Further, Obama is now warring on domestic production of energy plants using coal - and I seriously doubt this administration will consider any sort of expanded domestic oil production. Oil costs are low now. That said, the pendulum will, as it always does, swing. The massive markets for oil in China and India will again take hold. When it does, we will be even less prepared for the huge jump in oil and gas costs then when we were a year ago, when merely $4 a gallon for gas was putting a world of hurt on American families. Obama, despite his promises to the contrary during the campaign, is doing nothing to prepare us for this inevitability.

We are in a mess and the left, having primed the nation with class envy and then convinced a majority that they could improve the economy, are now spending us into penury for generations to come. Obama - who in fact himself bears some personal responsiblity for our current financial crisis through his strong arming of Chicago banks on behalf of ACORN - is nothing if not an opportunist.
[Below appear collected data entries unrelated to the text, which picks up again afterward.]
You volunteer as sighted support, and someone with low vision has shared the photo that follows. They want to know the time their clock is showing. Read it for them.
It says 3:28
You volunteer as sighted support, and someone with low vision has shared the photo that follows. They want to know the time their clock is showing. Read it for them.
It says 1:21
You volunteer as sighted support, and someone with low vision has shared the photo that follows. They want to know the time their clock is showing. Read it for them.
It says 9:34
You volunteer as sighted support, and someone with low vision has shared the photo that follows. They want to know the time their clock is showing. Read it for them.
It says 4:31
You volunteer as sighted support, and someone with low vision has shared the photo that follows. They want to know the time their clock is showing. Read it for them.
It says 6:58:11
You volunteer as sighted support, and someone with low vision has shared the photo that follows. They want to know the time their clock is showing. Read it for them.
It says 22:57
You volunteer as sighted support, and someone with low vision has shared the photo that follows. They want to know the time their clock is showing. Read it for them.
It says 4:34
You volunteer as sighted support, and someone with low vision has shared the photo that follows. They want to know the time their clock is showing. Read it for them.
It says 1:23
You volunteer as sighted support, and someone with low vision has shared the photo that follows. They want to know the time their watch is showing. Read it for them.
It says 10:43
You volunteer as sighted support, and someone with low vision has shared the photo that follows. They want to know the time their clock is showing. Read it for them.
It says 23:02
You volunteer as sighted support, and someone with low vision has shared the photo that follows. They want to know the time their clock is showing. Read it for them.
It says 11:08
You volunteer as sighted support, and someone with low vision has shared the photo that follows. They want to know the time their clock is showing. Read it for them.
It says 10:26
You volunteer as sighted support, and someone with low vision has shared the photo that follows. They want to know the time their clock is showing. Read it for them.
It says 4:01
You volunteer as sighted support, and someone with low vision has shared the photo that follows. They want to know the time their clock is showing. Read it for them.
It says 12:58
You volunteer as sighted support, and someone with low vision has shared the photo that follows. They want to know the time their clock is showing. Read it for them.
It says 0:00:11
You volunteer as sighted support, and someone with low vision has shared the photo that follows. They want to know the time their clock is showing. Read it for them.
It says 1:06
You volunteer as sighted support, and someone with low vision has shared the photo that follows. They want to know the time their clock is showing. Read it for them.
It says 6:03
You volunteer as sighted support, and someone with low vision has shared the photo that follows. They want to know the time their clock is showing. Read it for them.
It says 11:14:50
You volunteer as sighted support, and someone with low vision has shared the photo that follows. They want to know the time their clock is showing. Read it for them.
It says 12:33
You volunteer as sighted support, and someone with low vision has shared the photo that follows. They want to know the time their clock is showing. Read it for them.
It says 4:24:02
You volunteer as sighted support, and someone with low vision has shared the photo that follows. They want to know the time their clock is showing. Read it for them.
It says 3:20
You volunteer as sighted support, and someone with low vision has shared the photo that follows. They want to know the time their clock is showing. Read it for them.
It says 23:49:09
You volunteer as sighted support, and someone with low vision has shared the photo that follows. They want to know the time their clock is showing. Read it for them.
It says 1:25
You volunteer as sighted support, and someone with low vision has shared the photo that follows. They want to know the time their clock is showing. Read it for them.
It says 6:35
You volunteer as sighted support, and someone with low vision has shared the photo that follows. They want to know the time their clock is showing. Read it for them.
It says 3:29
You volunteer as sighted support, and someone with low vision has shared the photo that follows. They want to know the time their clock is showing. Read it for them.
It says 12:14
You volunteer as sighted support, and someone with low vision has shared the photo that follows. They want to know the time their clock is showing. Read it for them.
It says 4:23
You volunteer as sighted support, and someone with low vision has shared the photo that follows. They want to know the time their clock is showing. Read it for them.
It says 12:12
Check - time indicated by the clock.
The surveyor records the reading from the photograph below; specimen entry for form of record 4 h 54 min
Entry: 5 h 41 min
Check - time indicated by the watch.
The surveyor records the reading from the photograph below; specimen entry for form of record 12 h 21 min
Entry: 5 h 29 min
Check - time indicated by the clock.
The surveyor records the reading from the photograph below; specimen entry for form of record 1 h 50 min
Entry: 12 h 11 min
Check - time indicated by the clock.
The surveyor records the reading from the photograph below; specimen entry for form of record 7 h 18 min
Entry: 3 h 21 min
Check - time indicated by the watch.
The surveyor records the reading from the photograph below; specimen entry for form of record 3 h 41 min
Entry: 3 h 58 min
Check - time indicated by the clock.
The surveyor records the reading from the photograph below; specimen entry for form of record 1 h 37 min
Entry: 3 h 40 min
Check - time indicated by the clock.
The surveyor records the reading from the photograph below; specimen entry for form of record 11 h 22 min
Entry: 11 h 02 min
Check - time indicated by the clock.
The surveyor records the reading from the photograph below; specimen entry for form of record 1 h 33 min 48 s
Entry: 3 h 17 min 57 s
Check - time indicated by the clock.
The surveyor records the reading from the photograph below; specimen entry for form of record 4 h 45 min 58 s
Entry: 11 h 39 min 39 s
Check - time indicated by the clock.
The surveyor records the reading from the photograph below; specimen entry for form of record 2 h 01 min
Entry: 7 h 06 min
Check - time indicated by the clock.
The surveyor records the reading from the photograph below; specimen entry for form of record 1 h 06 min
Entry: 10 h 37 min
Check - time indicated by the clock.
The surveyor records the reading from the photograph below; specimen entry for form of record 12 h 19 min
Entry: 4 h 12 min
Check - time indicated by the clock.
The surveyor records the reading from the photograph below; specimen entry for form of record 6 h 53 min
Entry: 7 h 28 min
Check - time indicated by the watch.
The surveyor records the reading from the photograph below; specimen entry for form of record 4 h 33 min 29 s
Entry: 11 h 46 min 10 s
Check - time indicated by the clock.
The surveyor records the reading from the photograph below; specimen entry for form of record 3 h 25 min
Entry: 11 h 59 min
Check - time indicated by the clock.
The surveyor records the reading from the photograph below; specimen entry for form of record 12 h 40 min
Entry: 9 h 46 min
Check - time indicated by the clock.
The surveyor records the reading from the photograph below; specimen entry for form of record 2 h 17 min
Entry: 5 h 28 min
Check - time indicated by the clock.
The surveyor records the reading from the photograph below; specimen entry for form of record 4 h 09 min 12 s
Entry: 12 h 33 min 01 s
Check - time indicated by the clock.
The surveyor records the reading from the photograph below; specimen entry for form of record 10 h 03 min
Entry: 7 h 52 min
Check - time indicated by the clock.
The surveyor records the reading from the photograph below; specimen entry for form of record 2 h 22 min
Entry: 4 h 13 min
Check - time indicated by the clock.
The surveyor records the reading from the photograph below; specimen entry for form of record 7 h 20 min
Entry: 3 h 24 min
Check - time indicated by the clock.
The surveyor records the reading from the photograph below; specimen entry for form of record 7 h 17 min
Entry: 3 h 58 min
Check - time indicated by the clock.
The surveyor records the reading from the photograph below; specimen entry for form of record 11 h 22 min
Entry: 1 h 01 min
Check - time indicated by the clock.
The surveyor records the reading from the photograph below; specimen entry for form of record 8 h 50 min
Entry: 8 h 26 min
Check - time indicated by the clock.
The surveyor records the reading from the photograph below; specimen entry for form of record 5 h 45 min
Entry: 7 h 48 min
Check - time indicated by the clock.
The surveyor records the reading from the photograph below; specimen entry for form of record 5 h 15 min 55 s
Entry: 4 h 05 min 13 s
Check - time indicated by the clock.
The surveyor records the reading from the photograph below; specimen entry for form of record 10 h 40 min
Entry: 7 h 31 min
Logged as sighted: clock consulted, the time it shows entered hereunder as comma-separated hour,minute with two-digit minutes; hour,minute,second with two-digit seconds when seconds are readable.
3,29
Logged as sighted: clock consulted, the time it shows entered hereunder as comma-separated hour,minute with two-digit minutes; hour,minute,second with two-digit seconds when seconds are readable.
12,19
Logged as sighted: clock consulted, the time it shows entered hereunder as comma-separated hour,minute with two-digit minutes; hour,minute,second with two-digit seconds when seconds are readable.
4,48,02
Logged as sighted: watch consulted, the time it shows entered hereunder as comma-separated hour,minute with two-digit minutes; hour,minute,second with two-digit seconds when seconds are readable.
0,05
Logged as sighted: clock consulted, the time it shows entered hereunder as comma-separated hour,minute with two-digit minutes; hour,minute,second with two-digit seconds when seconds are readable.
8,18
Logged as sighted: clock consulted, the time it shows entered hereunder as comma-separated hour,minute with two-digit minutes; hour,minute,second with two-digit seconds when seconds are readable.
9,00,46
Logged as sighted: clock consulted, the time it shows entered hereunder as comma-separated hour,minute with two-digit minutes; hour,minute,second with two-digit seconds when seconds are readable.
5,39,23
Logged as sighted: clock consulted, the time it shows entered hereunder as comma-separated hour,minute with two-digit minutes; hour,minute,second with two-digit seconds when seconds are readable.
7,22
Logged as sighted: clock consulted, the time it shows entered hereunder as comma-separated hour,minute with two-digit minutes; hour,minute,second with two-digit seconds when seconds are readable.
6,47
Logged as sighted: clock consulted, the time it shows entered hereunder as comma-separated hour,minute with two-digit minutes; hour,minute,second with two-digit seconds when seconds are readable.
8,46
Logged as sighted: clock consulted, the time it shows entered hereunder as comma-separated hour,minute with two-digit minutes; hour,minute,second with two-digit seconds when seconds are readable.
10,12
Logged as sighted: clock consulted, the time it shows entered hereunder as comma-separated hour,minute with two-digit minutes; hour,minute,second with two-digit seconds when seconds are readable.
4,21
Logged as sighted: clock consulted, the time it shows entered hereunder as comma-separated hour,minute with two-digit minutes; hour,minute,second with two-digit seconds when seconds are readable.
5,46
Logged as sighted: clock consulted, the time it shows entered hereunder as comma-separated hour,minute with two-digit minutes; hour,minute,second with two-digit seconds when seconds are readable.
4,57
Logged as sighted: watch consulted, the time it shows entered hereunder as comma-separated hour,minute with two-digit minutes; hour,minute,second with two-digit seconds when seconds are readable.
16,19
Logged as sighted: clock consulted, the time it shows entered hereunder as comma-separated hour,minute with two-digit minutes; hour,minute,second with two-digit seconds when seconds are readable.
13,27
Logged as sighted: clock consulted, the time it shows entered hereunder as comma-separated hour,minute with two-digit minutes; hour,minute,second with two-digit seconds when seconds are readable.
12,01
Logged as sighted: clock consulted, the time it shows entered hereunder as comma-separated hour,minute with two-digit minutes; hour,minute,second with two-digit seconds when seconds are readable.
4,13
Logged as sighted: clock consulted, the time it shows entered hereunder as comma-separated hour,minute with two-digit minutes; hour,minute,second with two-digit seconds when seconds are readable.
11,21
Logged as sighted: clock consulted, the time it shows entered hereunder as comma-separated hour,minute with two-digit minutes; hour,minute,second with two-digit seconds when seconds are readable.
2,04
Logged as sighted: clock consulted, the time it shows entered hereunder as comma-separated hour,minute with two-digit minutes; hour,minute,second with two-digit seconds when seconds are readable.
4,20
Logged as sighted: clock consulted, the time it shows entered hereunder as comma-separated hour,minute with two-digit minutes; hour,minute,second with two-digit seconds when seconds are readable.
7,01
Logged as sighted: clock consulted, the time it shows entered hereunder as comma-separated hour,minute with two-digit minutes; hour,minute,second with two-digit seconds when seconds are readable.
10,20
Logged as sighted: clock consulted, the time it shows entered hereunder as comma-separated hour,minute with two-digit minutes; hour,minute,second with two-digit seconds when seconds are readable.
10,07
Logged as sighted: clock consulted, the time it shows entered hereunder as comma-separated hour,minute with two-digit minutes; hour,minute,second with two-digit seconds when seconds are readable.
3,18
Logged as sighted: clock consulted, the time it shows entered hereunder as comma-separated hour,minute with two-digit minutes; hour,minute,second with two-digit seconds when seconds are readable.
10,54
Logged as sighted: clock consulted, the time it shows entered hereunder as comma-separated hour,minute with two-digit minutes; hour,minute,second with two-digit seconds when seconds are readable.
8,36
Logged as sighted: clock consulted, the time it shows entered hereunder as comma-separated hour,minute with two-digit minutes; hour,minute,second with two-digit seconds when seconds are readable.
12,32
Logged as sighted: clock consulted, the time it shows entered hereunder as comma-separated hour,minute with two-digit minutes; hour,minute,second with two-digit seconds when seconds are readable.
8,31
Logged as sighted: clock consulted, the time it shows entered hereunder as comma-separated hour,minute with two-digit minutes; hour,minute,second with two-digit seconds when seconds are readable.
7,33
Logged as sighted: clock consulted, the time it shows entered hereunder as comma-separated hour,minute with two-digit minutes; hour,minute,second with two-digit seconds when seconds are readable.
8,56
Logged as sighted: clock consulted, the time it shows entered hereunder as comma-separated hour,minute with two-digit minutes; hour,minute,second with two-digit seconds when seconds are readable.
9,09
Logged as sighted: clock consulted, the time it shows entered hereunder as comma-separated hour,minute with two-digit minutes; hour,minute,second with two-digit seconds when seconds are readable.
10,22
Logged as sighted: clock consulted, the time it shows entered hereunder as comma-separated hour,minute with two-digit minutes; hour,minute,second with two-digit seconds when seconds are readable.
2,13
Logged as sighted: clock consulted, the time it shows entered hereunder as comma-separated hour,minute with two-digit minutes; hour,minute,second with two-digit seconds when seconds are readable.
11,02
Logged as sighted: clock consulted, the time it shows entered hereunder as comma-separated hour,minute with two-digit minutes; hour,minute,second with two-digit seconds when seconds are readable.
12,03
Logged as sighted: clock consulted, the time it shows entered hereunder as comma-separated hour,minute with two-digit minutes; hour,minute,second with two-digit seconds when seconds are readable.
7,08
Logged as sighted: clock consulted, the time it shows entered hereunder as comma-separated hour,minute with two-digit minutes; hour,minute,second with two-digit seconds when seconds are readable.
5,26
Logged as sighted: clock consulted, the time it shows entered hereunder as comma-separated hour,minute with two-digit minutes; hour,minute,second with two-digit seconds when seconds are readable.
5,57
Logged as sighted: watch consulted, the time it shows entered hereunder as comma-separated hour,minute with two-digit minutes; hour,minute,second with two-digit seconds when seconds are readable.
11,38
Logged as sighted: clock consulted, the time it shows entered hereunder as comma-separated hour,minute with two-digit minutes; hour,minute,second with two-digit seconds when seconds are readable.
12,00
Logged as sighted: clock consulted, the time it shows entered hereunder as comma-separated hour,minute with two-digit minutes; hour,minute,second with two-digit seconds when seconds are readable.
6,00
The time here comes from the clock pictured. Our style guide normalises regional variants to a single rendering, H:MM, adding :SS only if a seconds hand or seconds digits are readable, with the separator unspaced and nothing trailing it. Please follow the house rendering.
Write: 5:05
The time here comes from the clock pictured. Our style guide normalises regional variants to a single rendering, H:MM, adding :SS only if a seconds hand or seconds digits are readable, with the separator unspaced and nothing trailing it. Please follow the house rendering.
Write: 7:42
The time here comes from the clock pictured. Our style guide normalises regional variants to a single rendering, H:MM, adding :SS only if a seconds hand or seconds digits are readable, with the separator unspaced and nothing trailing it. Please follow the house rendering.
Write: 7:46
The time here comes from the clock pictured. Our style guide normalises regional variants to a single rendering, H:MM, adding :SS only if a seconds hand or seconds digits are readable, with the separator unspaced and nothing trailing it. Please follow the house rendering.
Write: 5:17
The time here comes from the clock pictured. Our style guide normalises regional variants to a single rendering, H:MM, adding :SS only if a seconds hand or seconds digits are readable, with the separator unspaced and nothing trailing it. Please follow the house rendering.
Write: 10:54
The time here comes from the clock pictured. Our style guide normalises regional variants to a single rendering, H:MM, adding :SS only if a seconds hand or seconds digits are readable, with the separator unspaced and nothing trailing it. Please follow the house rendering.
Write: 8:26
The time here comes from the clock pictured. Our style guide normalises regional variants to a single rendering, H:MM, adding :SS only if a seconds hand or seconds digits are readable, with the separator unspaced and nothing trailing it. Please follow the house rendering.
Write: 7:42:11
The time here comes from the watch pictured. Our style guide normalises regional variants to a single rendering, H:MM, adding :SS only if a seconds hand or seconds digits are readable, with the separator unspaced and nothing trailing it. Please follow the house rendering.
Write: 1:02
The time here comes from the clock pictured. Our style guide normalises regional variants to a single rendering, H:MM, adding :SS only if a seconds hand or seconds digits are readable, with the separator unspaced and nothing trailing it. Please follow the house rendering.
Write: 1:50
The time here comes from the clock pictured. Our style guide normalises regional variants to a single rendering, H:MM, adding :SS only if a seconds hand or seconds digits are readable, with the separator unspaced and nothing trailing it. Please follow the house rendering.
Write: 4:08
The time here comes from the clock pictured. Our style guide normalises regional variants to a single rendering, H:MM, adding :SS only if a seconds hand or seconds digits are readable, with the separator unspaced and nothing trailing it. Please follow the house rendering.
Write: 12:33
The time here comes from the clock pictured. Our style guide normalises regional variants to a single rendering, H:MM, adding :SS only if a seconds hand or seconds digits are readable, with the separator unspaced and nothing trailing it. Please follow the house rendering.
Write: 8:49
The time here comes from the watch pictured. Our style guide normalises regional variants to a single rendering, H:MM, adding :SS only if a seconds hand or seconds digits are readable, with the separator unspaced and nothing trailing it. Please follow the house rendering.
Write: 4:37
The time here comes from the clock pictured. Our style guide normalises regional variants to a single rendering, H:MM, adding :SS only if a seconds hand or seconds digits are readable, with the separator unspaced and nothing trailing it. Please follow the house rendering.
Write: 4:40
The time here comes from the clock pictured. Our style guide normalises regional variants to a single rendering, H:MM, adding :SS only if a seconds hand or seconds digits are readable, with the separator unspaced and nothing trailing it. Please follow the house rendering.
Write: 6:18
He and his like minded cronies are using the economic crisis to work a fundamental change to our nation. We are on the road to European socialism. I wonder if we will even stop there between now and 2012? Or will we run past that line following the rainbow to Utopia?









3 comments:

Ex-Dissident said...

You, know the crazy notion of leaving the union may start to look more and more attractive by the end of this year.

suek said...

I've added this blog to my reading list. His position is that much of this economic mess was brought on by frankly illegal actions, which have not been investigated or prosecuted (latest being the BofA forced buy of Merrill Lynch.) Oddly enough, he apparently voted for Obama (I don't know what his rationale was - I wasn't reading his blog at that time) but has definitely reconsidered. He writes in a very readable style. I only read the main page, but it appears that the blog is much more extensive. I don't have the background to benefit by much of it, I'm afraid. I'm trying to learn, but would rather not be tossed into the deep end right off the bat...!

http://market-ticker.denninger.net/

GW said...

Ready to start an insurrection Vinny?

Thanks for the link Suek. Will give this blog a read.